- Theatrical release poster
- Directed by: Brian De Palma
- Written by: Jordan Crittenden
- Produced by: Steven Bernhardt Paul Gaer
- Starring: Tom Smothers John Astin Katharine Ross Orson Welles
- Cinematography: John A. Alonzo
- Edited by: Frank J. Urioste Peter Colbert
- Music by: Jack Elliott Allyn Ferguson
- Production companies: Acrobatic Motion Works West
- Distributed by: Warner Bros.
- Release date: June 7, 1972 (Los Angeles);
- Running time: 92 minutes
- Country: United States
- Language: English

= Get to Know Your Rabbit =

1972 film by Brian De Palma

Get to Know Your Rabbit is a 1972 American comedy film written by Jordan Crittenden and directed by Brian De Palma.

==Plot==
Corporate executive Donald Beeman, fed up with the rat race, impulsively quits his job and takes to the road as a traveling tap dancing magician under the tutelage of Mr. Delasandro. His former boss Paul Turnbull, determined to convince him to return to his nine-to-five existence, chases after him as he performs his routine in seedy nightclubs and honky tonks, but instead the two create Tap Dancing Magicians, a course for pressured businessmen. When their little venture becomes one of the most successful corporations in the world, Donald ironically finds himself feeling the same way he did when he originally quit his job.

==Production==
Brian De Palma achieved success with his 1968 underground comedy Greetings and was hired by Warner Bros. to direct Get to Know Your Rabbit in 1970 after he had directed a follow-up to Greetings called Hi, Mom!. While very much a studio picture, Get to Know Your Rabbit was in line with De Palma's previous films, which were mainly comedies.

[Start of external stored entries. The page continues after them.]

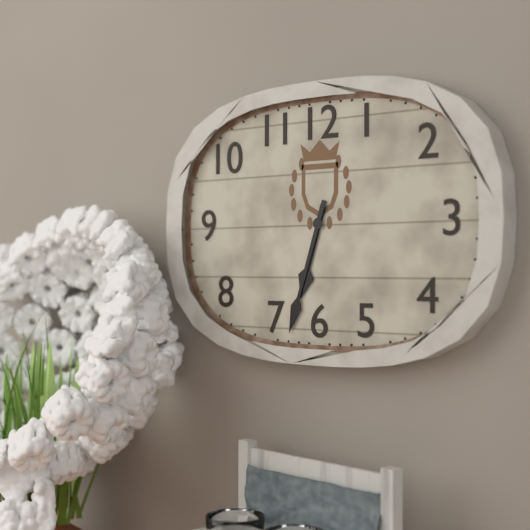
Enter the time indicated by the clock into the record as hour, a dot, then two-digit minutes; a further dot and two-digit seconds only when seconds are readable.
6.33
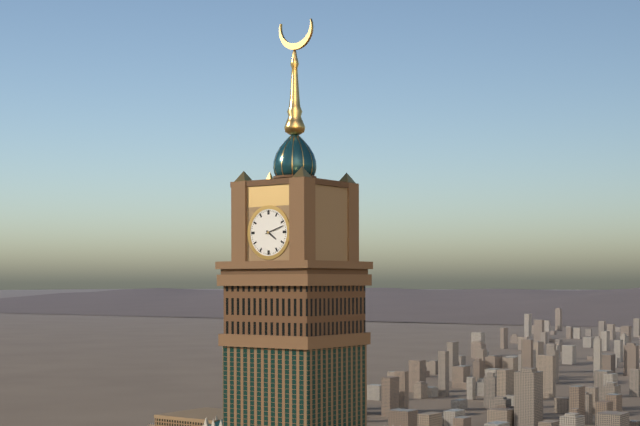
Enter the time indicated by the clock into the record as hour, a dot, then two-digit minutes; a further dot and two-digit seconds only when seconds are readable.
4.12
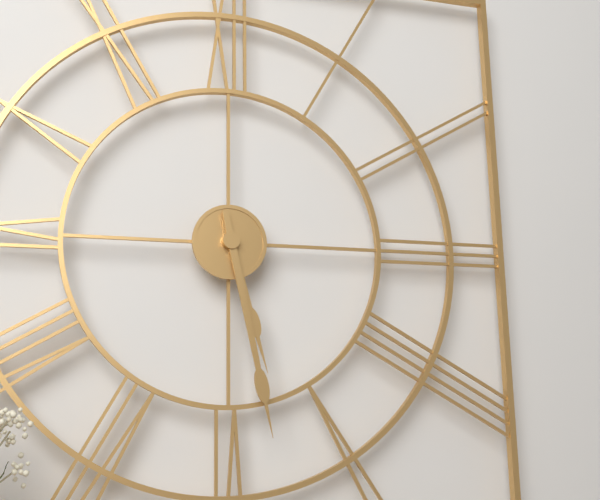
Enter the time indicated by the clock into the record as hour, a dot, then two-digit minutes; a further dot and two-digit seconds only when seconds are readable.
5.28
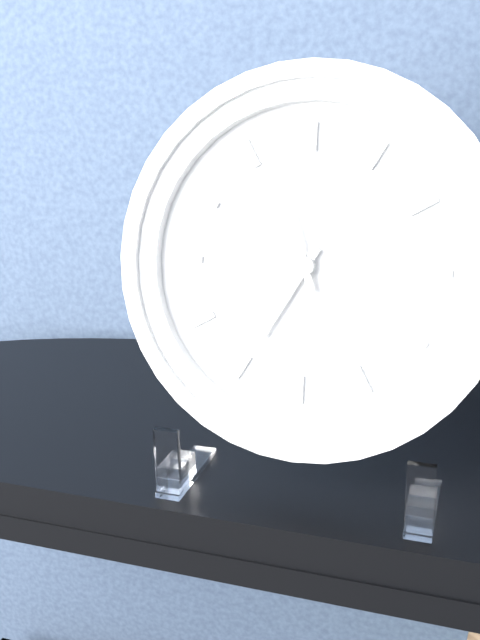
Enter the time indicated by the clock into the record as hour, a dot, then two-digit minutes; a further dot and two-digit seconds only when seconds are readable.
6.57
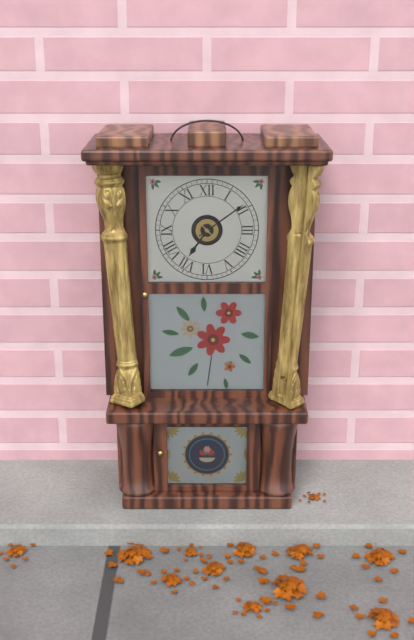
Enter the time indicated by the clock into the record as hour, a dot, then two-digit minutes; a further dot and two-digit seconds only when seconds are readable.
7.09
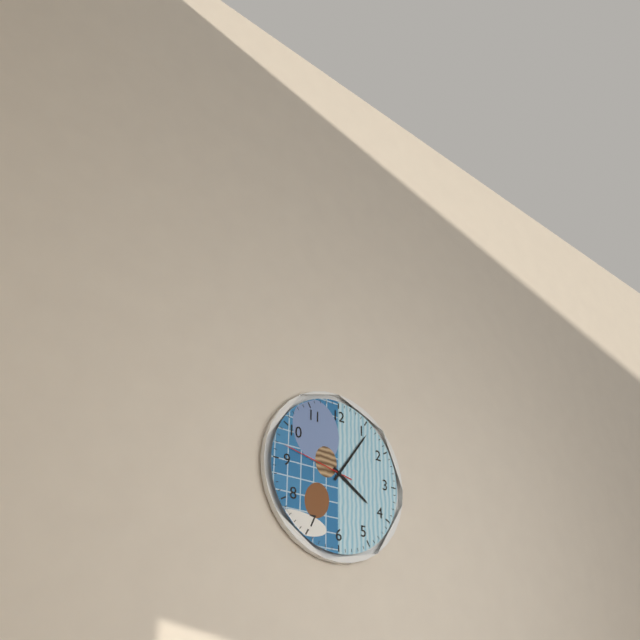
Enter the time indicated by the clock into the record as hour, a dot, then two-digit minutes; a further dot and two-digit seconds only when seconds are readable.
4.06.47
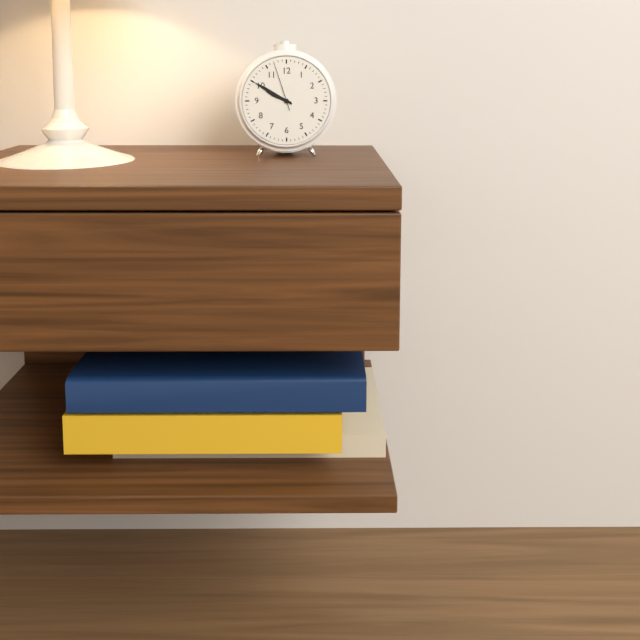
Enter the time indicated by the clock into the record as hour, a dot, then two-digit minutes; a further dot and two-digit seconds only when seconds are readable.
9.50.57
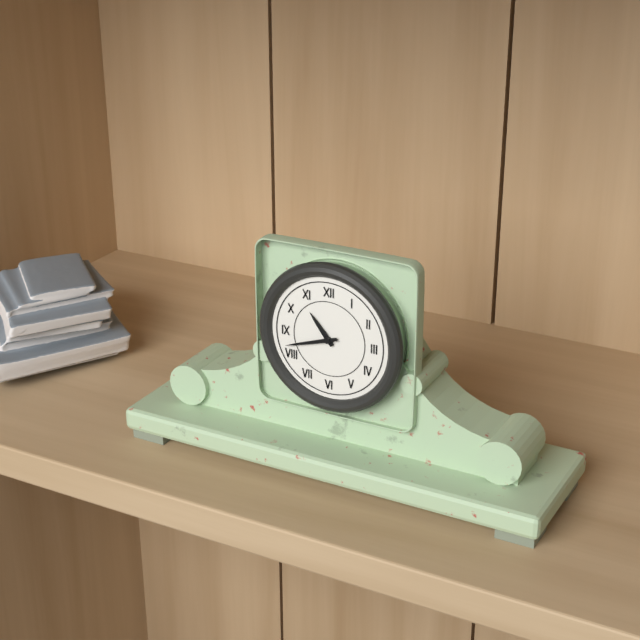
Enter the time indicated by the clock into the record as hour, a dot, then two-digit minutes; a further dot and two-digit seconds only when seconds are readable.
10.42
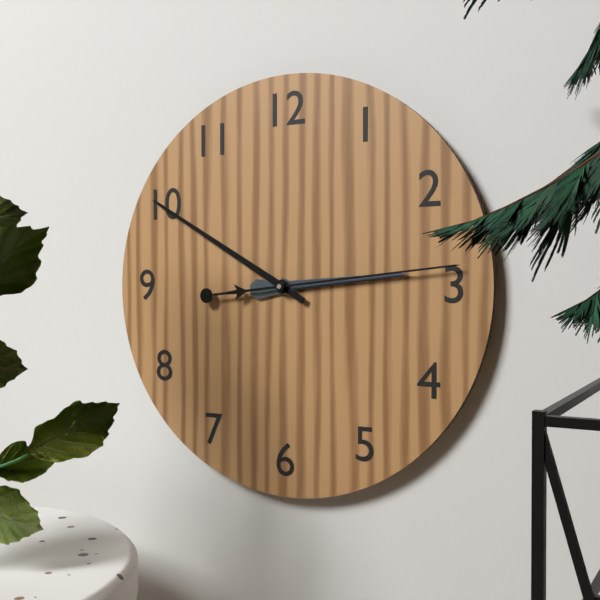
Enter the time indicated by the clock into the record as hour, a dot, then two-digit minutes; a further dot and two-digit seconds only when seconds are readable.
2.50.14
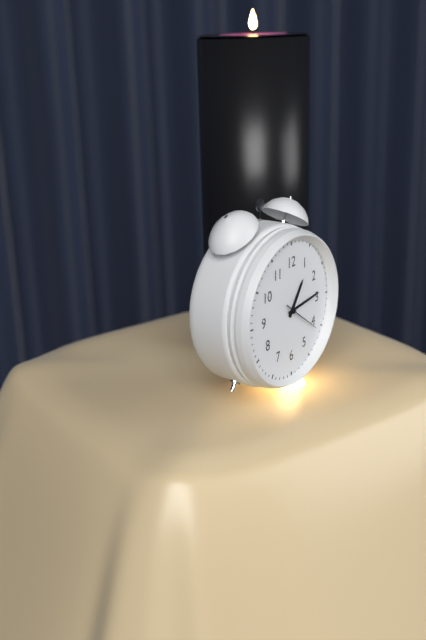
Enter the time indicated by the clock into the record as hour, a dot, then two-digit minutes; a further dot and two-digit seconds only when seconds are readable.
1.14
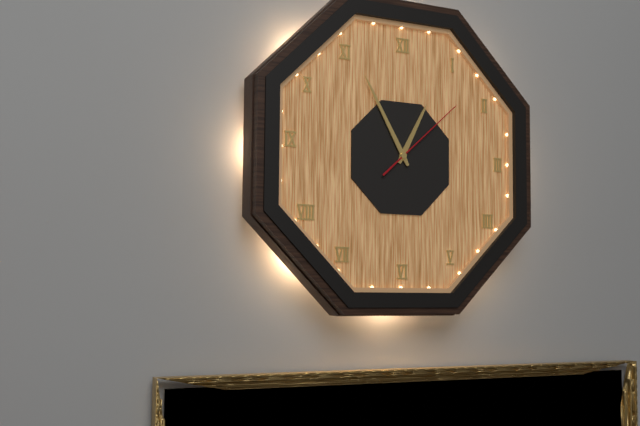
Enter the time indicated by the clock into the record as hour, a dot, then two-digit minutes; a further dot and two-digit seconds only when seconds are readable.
12.55.08
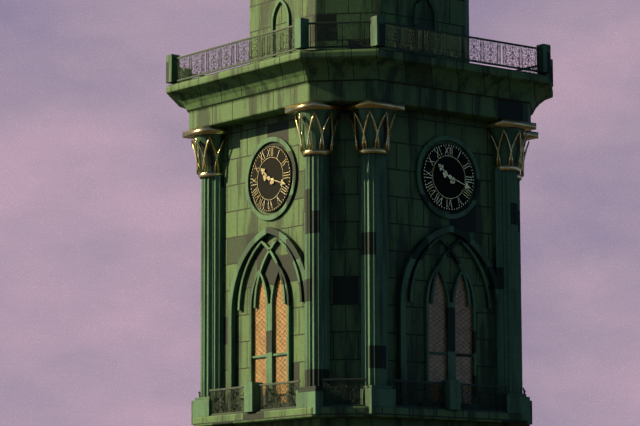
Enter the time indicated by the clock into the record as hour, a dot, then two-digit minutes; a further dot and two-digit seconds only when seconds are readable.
10.18
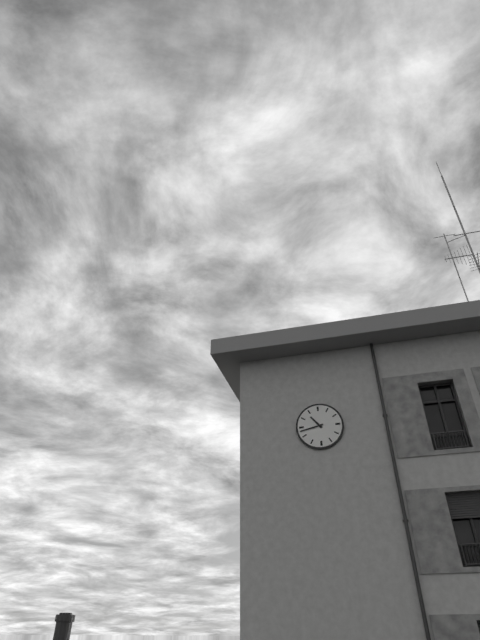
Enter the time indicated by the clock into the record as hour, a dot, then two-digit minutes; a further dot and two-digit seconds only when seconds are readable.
10.43
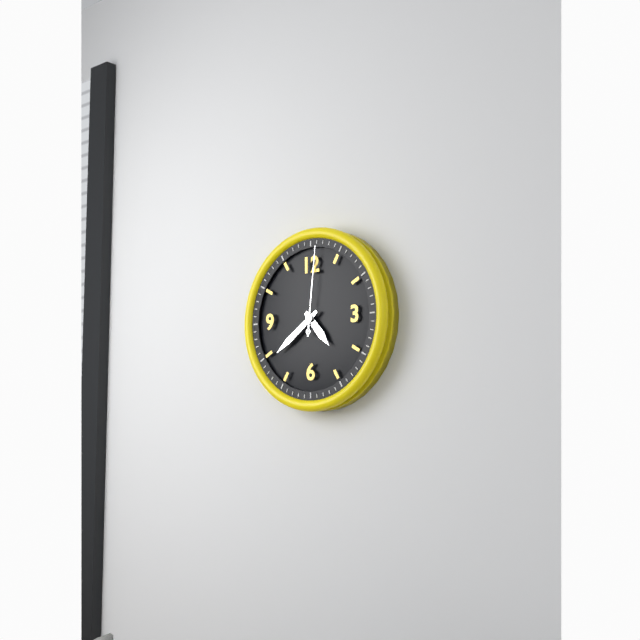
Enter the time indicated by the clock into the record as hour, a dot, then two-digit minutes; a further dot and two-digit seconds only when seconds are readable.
4.39.01
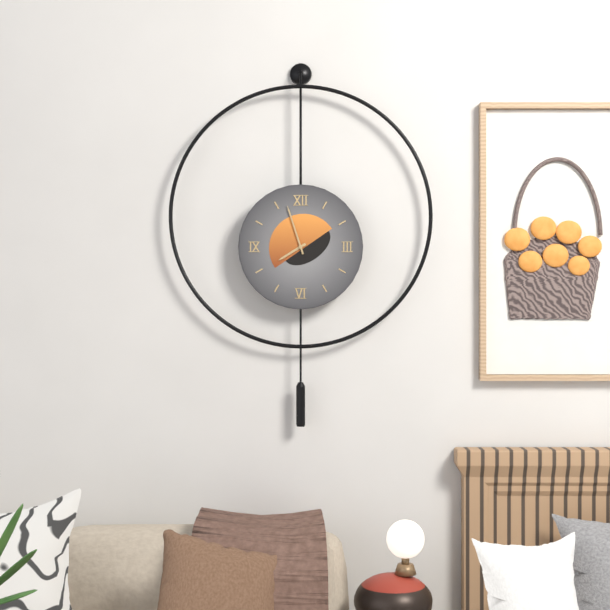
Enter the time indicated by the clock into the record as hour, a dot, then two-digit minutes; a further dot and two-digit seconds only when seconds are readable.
7.57
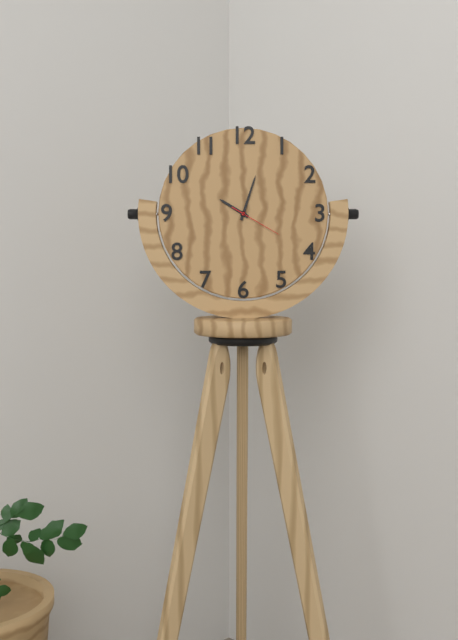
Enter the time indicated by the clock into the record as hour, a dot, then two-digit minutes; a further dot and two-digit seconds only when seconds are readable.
10.03.20
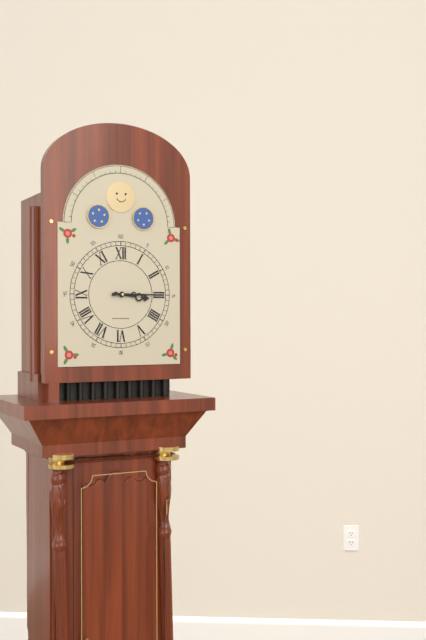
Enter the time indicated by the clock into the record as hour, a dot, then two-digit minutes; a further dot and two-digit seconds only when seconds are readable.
3.15
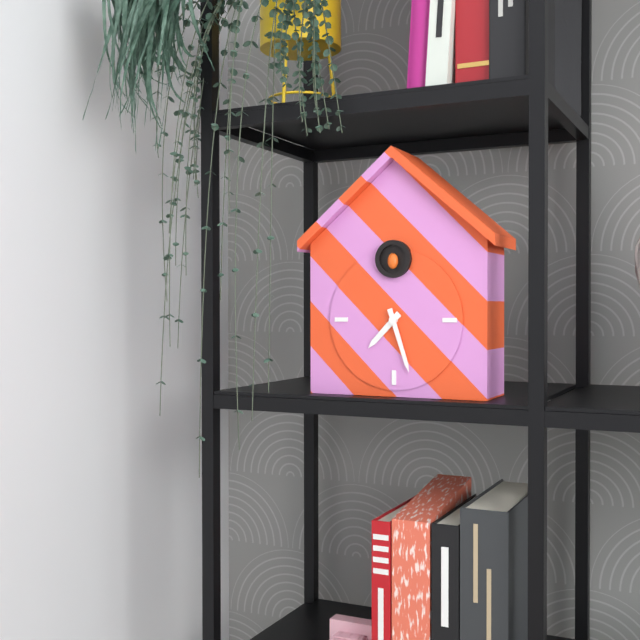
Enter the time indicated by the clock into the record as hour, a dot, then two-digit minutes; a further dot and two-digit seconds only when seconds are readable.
7.27
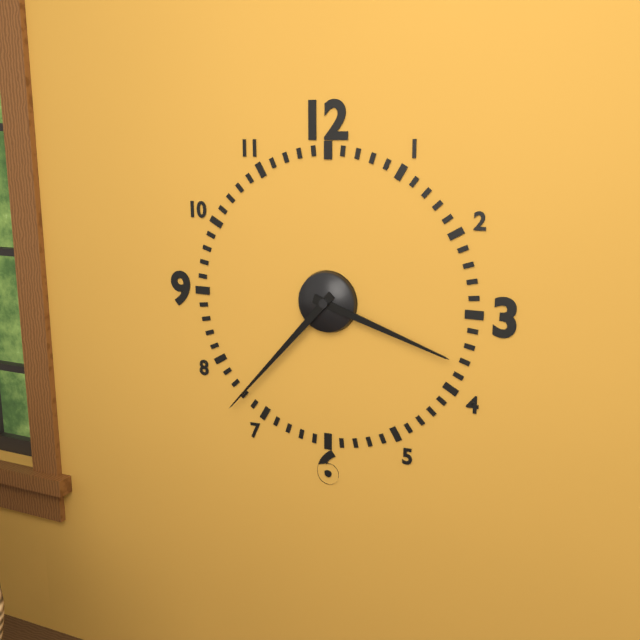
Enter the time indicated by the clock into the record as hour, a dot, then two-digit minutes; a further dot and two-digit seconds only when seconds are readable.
3.37
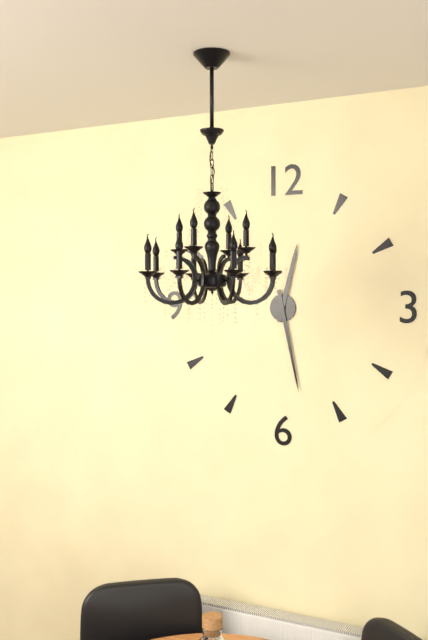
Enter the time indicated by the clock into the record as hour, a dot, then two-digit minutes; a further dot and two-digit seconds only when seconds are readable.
12.28
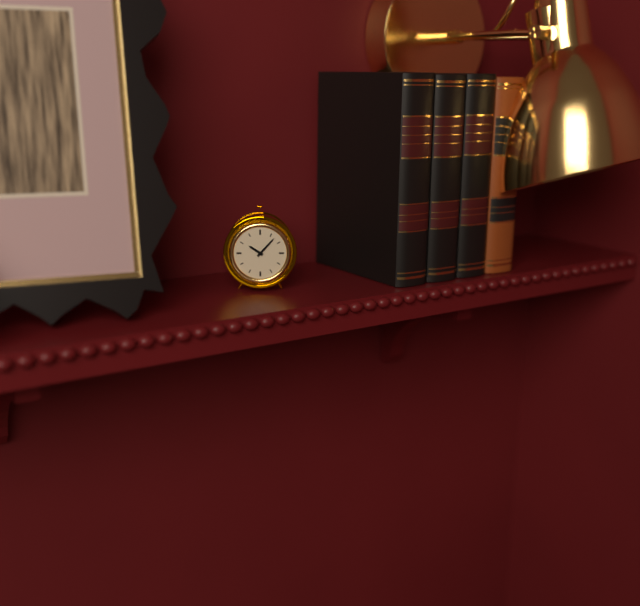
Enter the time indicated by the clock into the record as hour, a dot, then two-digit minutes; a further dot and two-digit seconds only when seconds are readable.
10.07
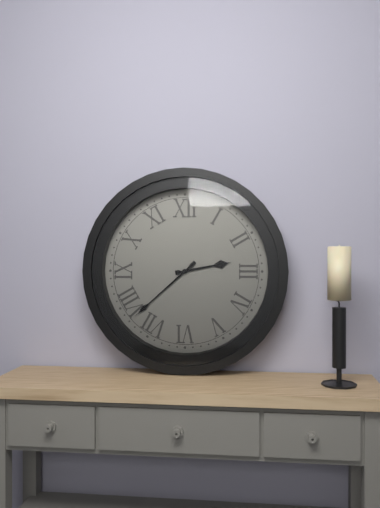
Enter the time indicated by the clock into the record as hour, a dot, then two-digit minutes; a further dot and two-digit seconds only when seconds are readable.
2.38
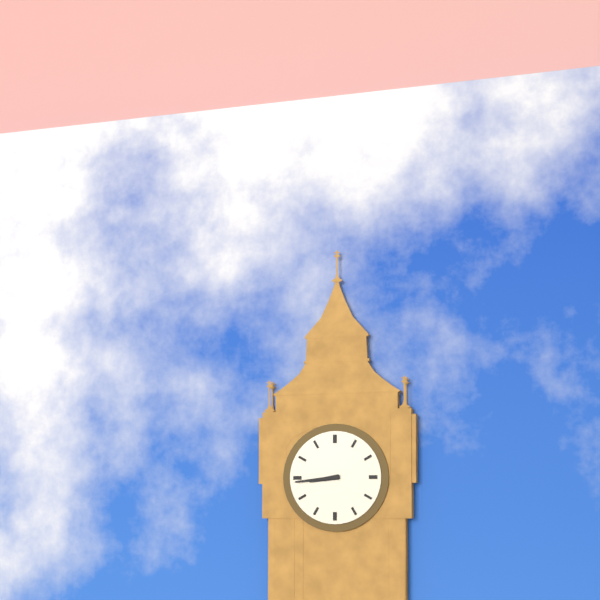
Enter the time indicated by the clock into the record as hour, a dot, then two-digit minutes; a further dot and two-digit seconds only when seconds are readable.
8.44
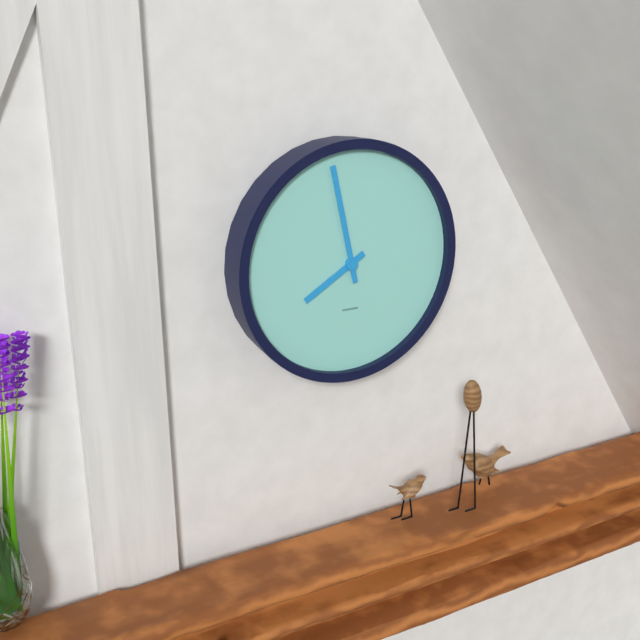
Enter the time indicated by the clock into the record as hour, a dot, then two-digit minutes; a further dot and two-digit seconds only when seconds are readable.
7.58
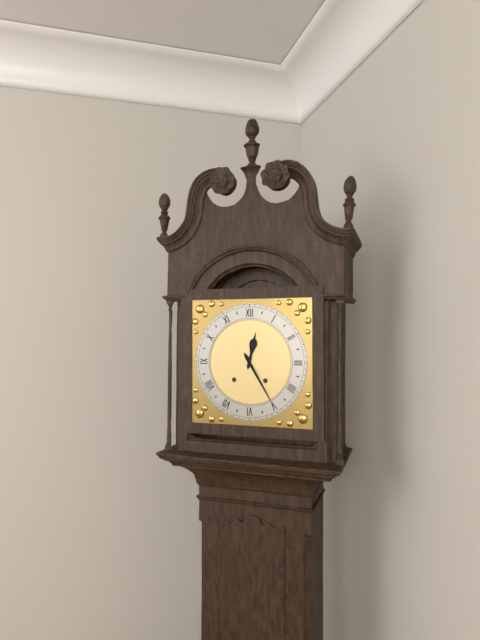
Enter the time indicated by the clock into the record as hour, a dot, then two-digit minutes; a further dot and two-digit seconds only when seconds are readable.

Much of the film's comedy is rooted in the traditional British absurdist sense of humor associated with Monty Python and The Goon Show. Jordan Crittenden's screenplay is filled with oddball characters and bizarre situations, such as Miss Simmons, a bomber who is put on hold when she phones to announce that her device will explode in six minutes and a beautiful young woman (Katharine Ross) who confesses to Donald that her crush on the paperboy prompted her to prostitute herself in order to afford a newspaper subscription.

Warner Bros. and star Tommy Smothers felt uneasy about De Palma's direction because of his limited experience. According to De Palma, Smothers so disliked the film that he disappeared for several shooting days and refused to return for retakes. Unhappy with De Palma's cut of the film, the studio asked Peter Nelson, credited onscreen as executive producer, to recut it and direct a new sequence, but the film was not released for several years. Uncertain as to how to market the film, the studio did little to promote it and the film quickly disappeared from theaters. The experience gave De Palma a distaste for the studio system, and he would not work for a major studio again for several years. After the production of Get to Know Your Rabbit, De Palma would turn his focus to themes of suspense and obsession with a horror film called Sisters. These themes would recur in many of his subsequent films.

==Reception==
Vincent Canby of The New York Times called De Palma "a very funny filmmaker. He's most funny, so far, anyway, when he's most anarchic, and Get to Know Your Rabbit, though somewhat inhibited by conventional form, has enough hilarious loose ends and sidetracks to liberate the film from its form." Arthur D. Murphy of Variety wrote, "Jordan Crittenden's original screenplay has some good ideas in it, but the implementation is mostly gross and heavy. Many sequences exist to make weak sidebar points, thereby dragging down the main story thrust which itself is weighted with concerted slapstick." Charles Champlin of the Los Angeles Times stated that despite the bad advance buzz, the film "turns out to be a very, very nice little comedy which I hope stays around long enough for the good word to multiply. It is a truly zany comedy, full of surprises and invention, and the happiest surprise is that, although the pace falters once or twice, the tone never does. And the tone is of a kind of optimistic irreverence, grownup but innocent, pointed but not savage." Gene Siskel of the Chicago Tribune gave the film 3 stars out of 4 and reported finding it "a most leisurely and charming comedy." Gary Arnold of The Washington Post wrote, "Smothers and De Palma seem to have vastly overrated the satiric or merely humorous potential of their material, an inept 'original' screenplay by Jordan Crittenden. If the movie is any indication, the script was short on funny situations, credible characters and conflicts, bright dialogue, continuity and common sense. De Palma's shaky direction aggravates the weaknesses."